Zur Person: Georg Vogeler studierte Historische Hilfswissenschaften (heute ebenso geläufig als historische Grundwissenschaften) in Freiburg und München. Er promovierte über die spätmittelalterliche Steuerverwaltung in den deutschen Territorien und habilitierte sich mit einer Arbeit über den Gebrauch der Urkunden Kaiser Friedrichs II. bei seinen Zeitgenossen. Seine akademische Karriere führte ihn über die Ludwig-Maximilians-Universität München, die Università del Salento in Lecce, das deutsche Studienzentrum in Venedig und die Universität Wien nach Graz, wo er seit 2016 am Zentrum für Informationsmodellierung Professor für Digital Humanities ist. Seine gegenwärtigen Forschungsschwerpunkte liegen in der digitalen Edition, der Anwendung von Semantic Web Technologien in den Geisteswissenschaften und der Digitalen Diplomatik. Das Zentrum für Informationsmodellierung ist
bekannt für seine langzeitorientierte DH-Infrastruktur GAMS. Georg Vogeler ist Gründungsmitglied des Institut für Dokumentologie und Editorik (IDE), Mitglied im TimeMachine-Konsortium, im International Center for Archival Reserach (ICARus) und im Data4History-Konsortium. Seit 2022 liegt ein Schwerpunkt seiner Arbeit im ERC Advanced Grant unter dem Titel “From Digital to Distant Diplomatics” (https://didip.eu).
Zuletzt erschienen
- Vogeler, Georg; Pollin, Christopher; Bleier, Roman: „Ich glaube, Fakt ist…“: Der geschichtswissenschaftliche Zugang zum digitalen Edieren. In: Karoline Dominika Döring, Stefan Haas, Mareike König and Jörg Wettlaufer (Hg.): Digital History: Konzepte, Methoden und Kritiken Digitaler Geschichtswissenschaft. Berlin, Boston. De Gruyter Oldenbourg. 2022. 171-190. doi:10.1515/9783110757101-010.

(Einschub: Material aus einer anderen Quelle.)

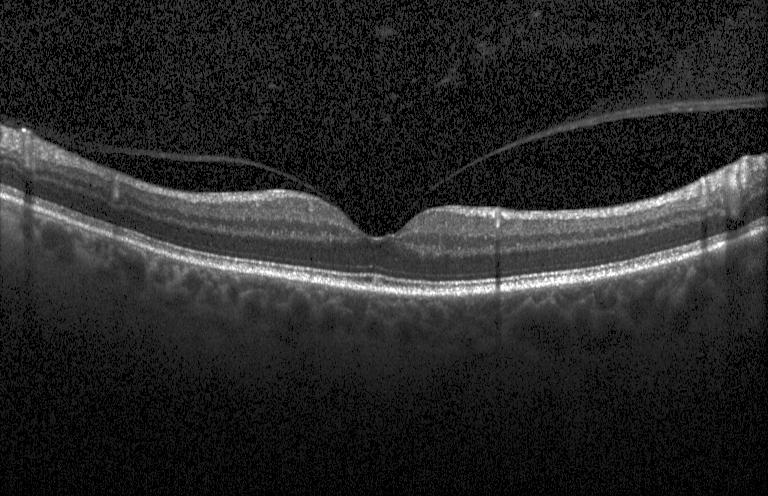

Finding: neither choroidal neovascularization, diabetic macular edema, nor drusen.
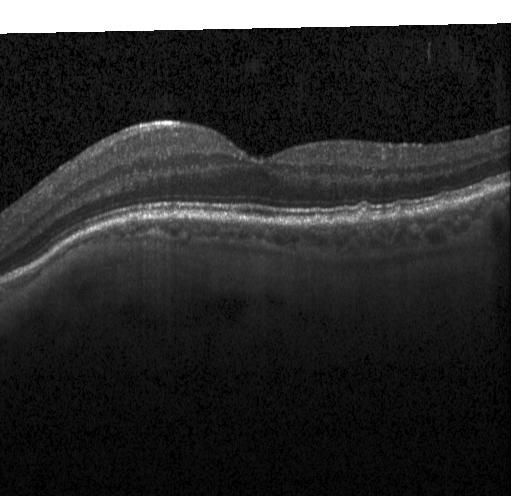
Optical coherence tomography B-scan. Macular OCT: multiple drusen.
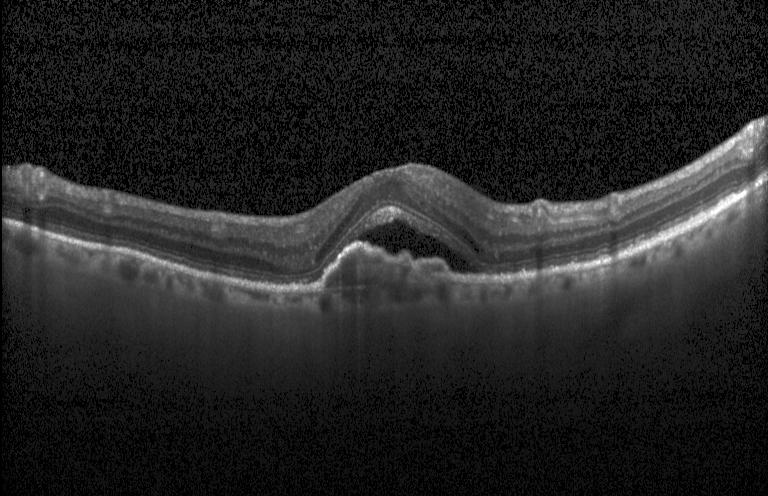
Acquired on a Heidelberg Spectralis, retinal OCT cross-section. Finding: CNV.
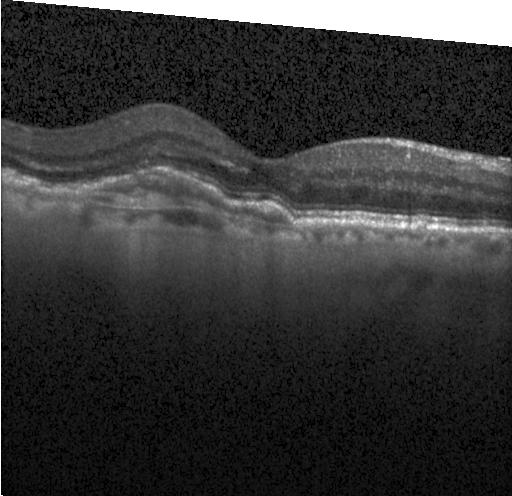
SD-OCT. Heidelberg Spectralis. Optical coherence tomography B-scan. Dx: a choroidal neovascular membrane.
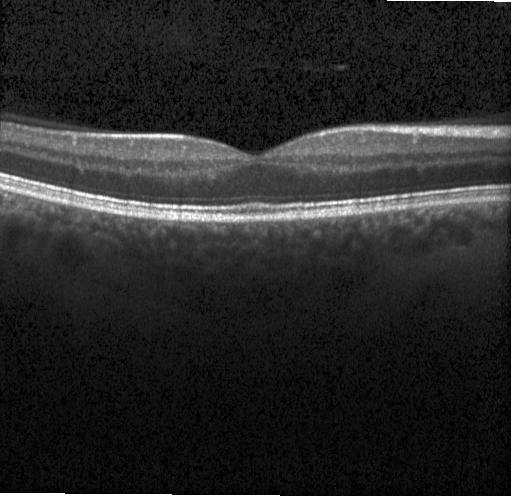 OCT B-scan; acquired on a Heidelberg Spectralis; through the macula
Finding: no evidence of choroidal neovascularization, diabetic macular edema, or drusen.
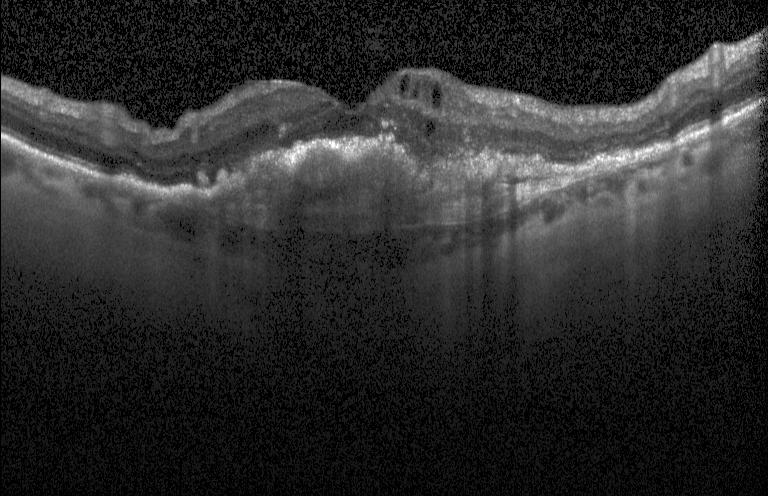
Acquired on a Heidelberg Spectralis. Retinal OCT B-scan
OCT finding: choroidal neovascularization.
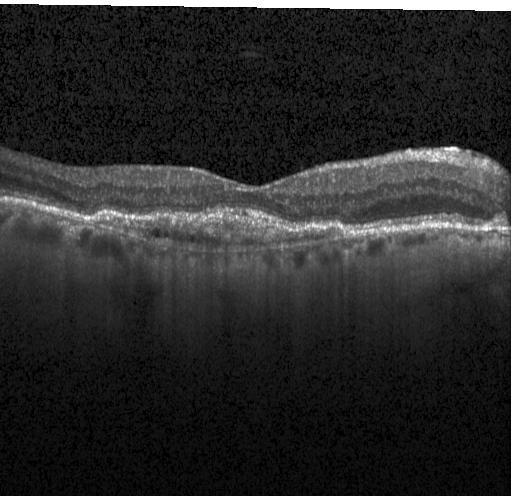

Retinal OCT B-scan. Assessment: choroidal neovascularization.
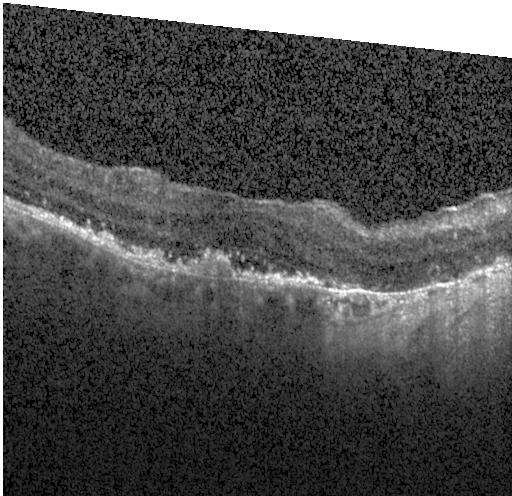
Fovea-centered; SD-OCT; retinal OCT cross-section; instrument: Heidelberg Spectralis
The scan shows choroidal neovascularization.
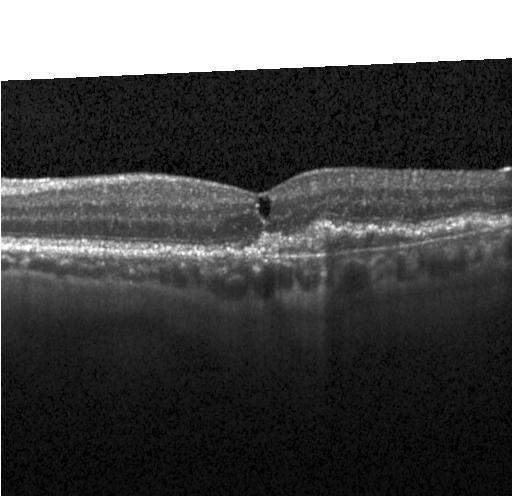 Horizontal scan through the fovea · retinal OCT B-scan. OCT finding: choroidal neovascularization.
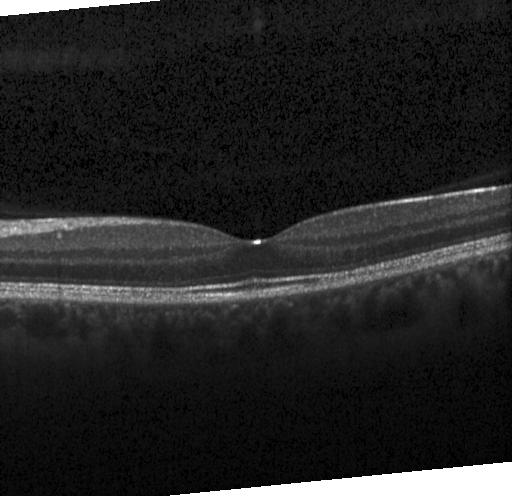
Retinal OCT B-scan. Impression: neither choroidal neovascularization, diabetic macular edema, nor drusen.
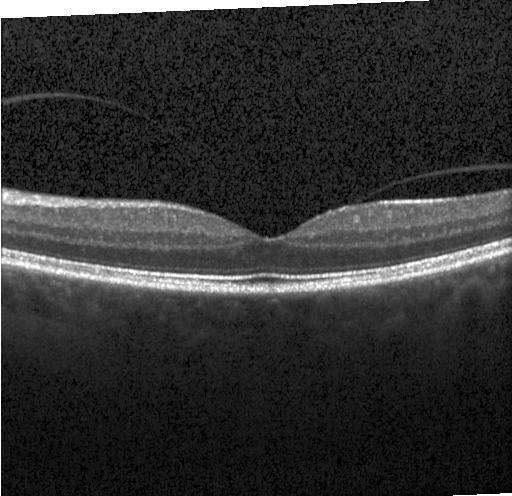

Retinal OCT cross-section; spectral-domain optical coherence tomography — Assessment: no choroidal neovascularization, no diabetic macular edema, and no drusen.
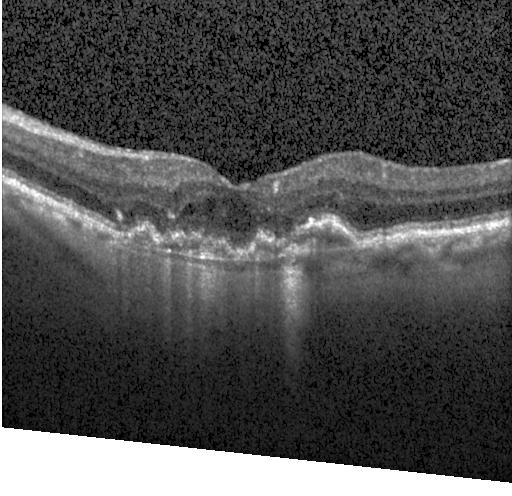

OCT finding: a choroidal neovascular membrane.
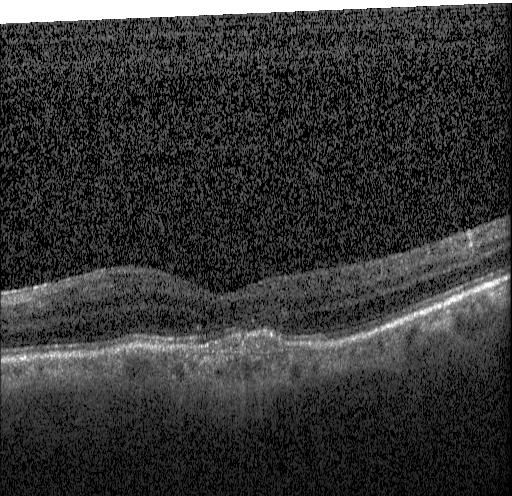 Spectral-domain OCT B-scan: CNV.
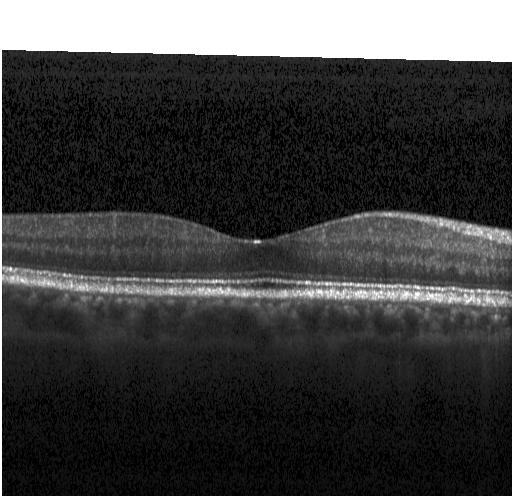 OCT B-scan · macular scan
Dx: neither choroidal neovascularization, diabetic macular edema, nor drusen.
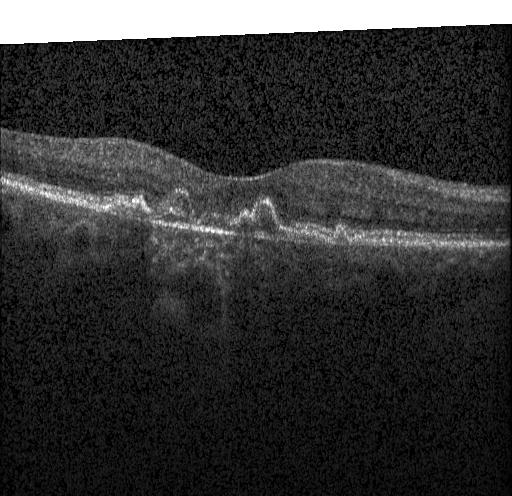

Finding: a choroidal neovascular membrane.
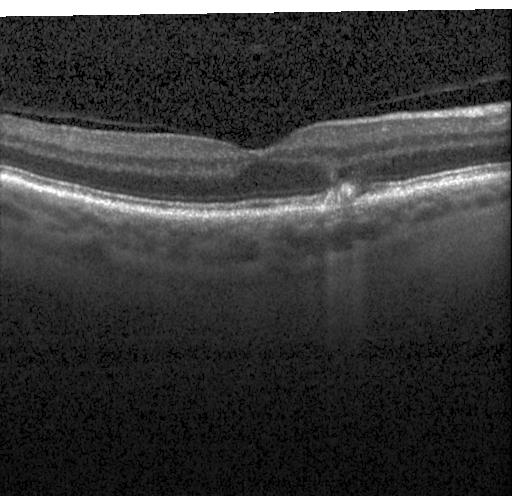 Optical coherence tomography scan. Heidelberg Spectralis. SD-OCT. Fovea-centered. Diagnosis: drusen.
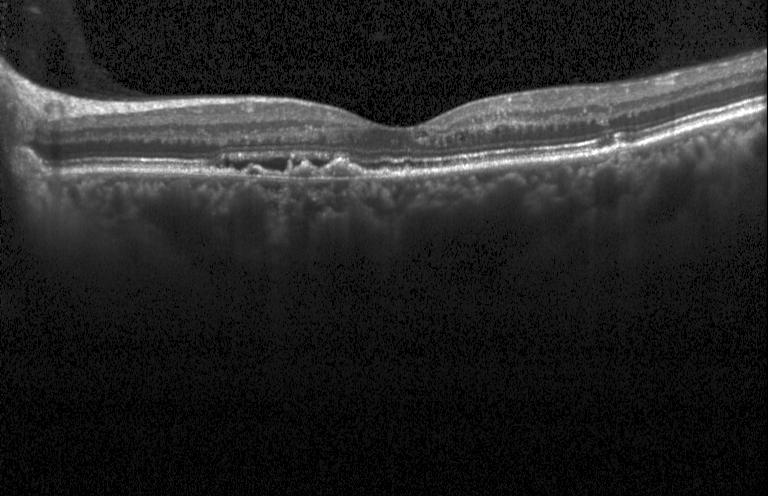

Macular scan. Heidelberg Spectralis. Spectral-domain OCT. OCT line scan.
This B-scan demonstrates CNV.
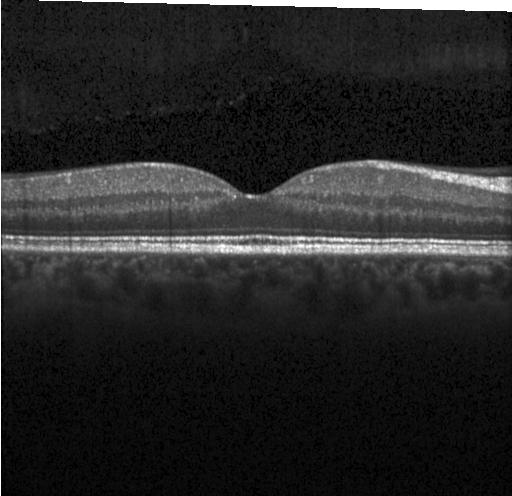 Horizontal scan through the fovea · optical coherence tomography B-scan.
This B-scan demonstrates no choroidal neovascularization, diabetic macular edema, or drusen.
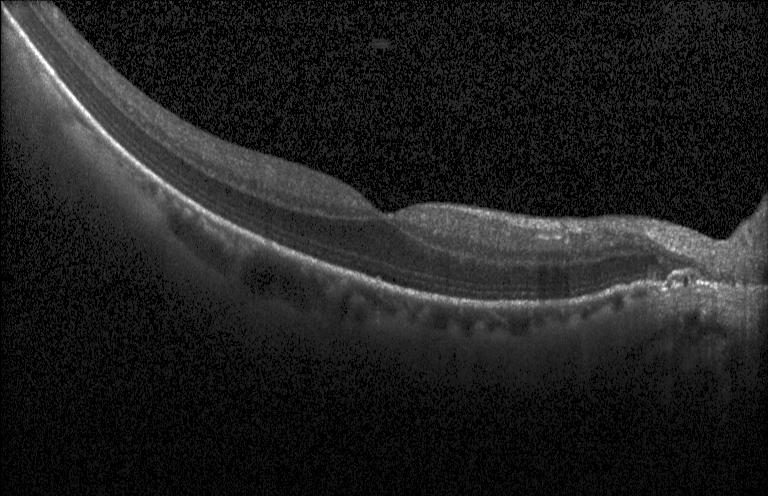 Fovea-centered · OCT B-scan
Finding: no choroidal neovascularization, diabetic macular edema, or drusen.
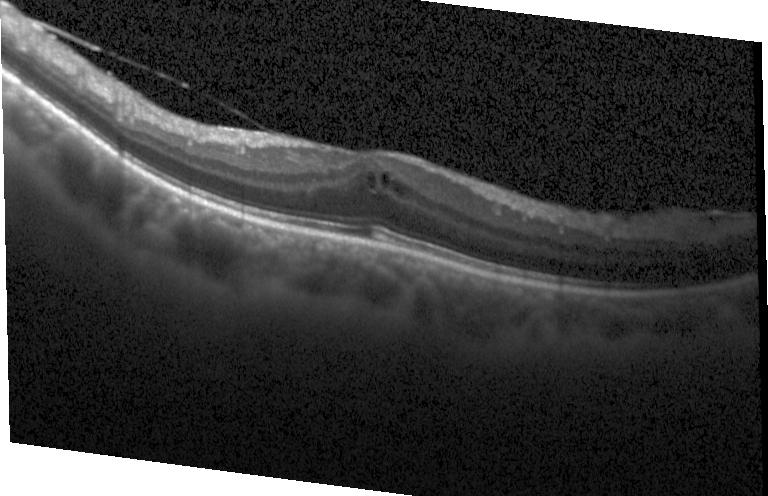
Diagnosis: diabetic macular edema (DME).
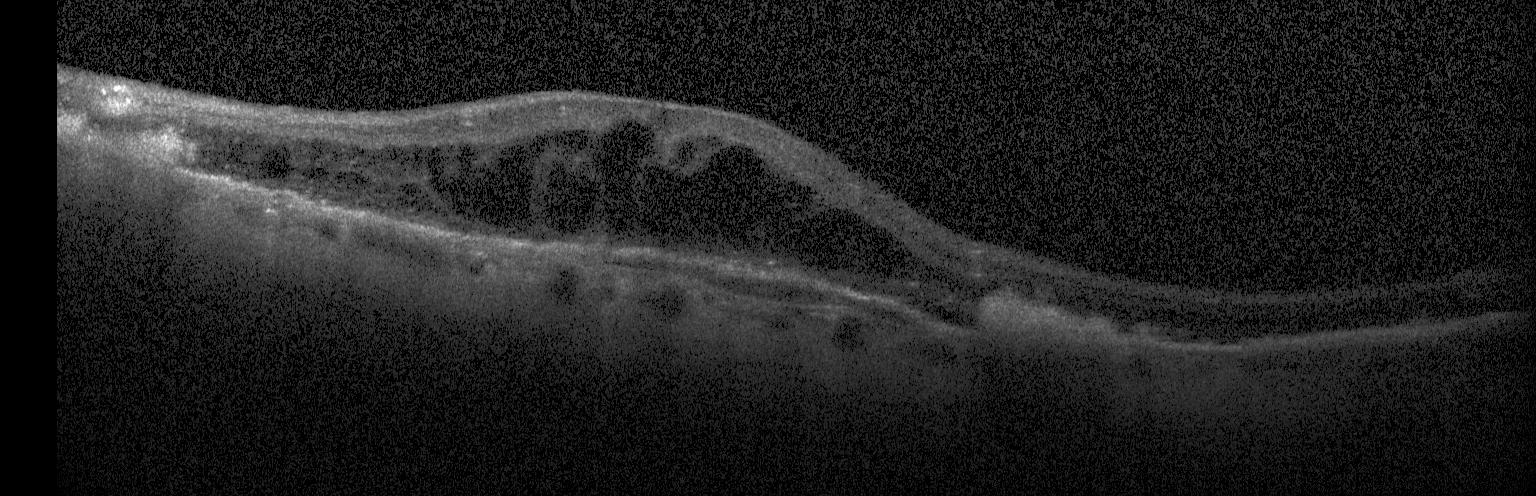

OCT scan showing CNV.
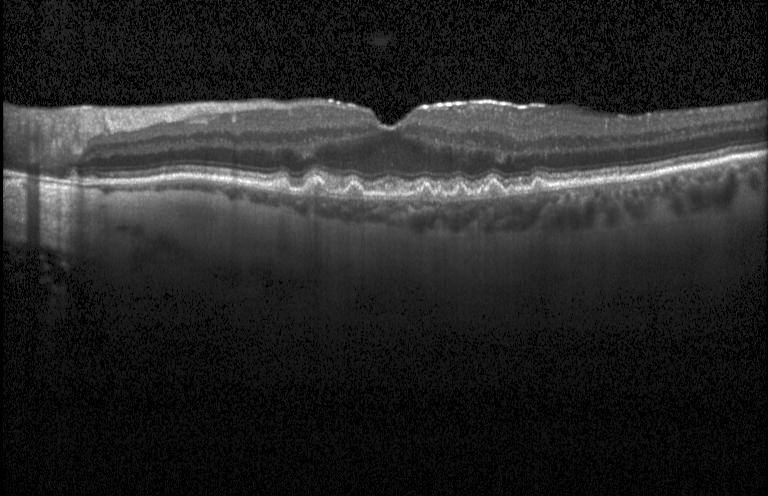 Impression: drusen.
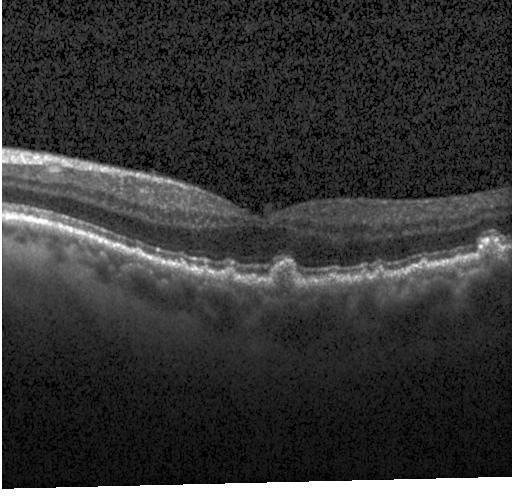 Through the macula, OCT B-scan — The scan shows multiple drusen.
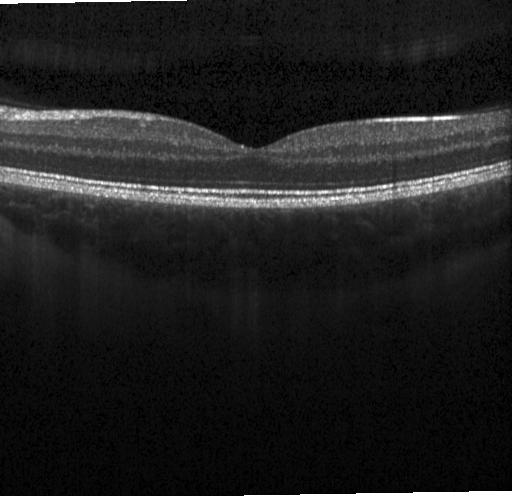

Optical coherence tomography scan, spectral-domain OCT, acquired on a Heidelberg Spectralis, through the macula.
Dx: no CNV, no DME, and no drusen.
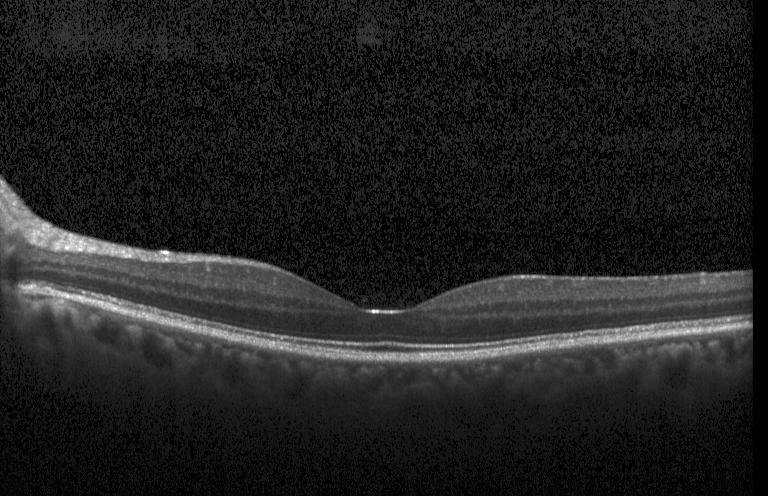

Retinal OCT cross-section · centered on the fovea — Diagnosis: no CNV, DME, or drusen.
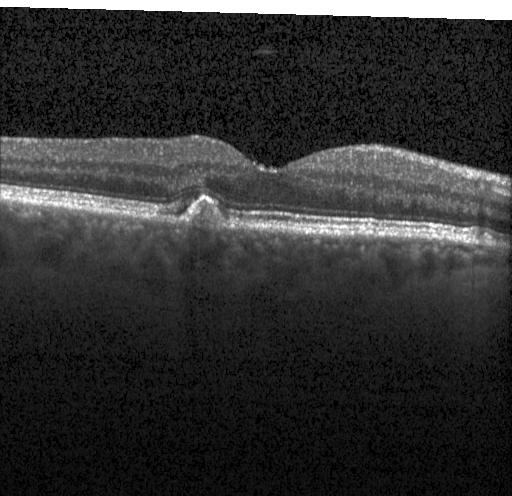
OCT B-scan — Macular OCT: CNV.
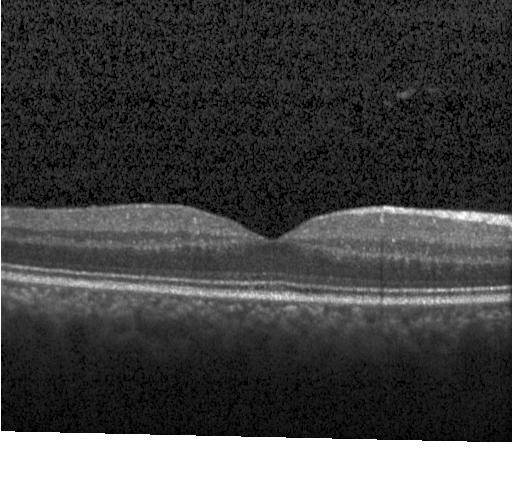 Optical coherence tomography scan, instrument: Heidelberg Spectralis, centered on the fovea
Macular OCT: no choroidal neovascularization, diabetic macular edema, or drusen.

- Vogeler, Georg: The ‘assertive edition’ : On the consequences of digital methods in scholarly editing for historians. In: International Journal of Digital Humanities. 1,2. 2019. 309-322. doi:10.1007/s42803-019-00025-5.
- Vogeler, Georg: Digital Edition of Archival Material – Machine Access to the Content. On the role of Semantic Web technologies in digital scholarly editions. In: Christel Loubet (Hg.): Digitizing Medieval Sources – L’édition en ligne de documents d’archives médiévauxChallenges and Methodologies – Enjeux, méthodologie et défis. Turnhout. Brépols. 2020. 37-56. doi:10.1484/M.ARTEM-EB.5.117327.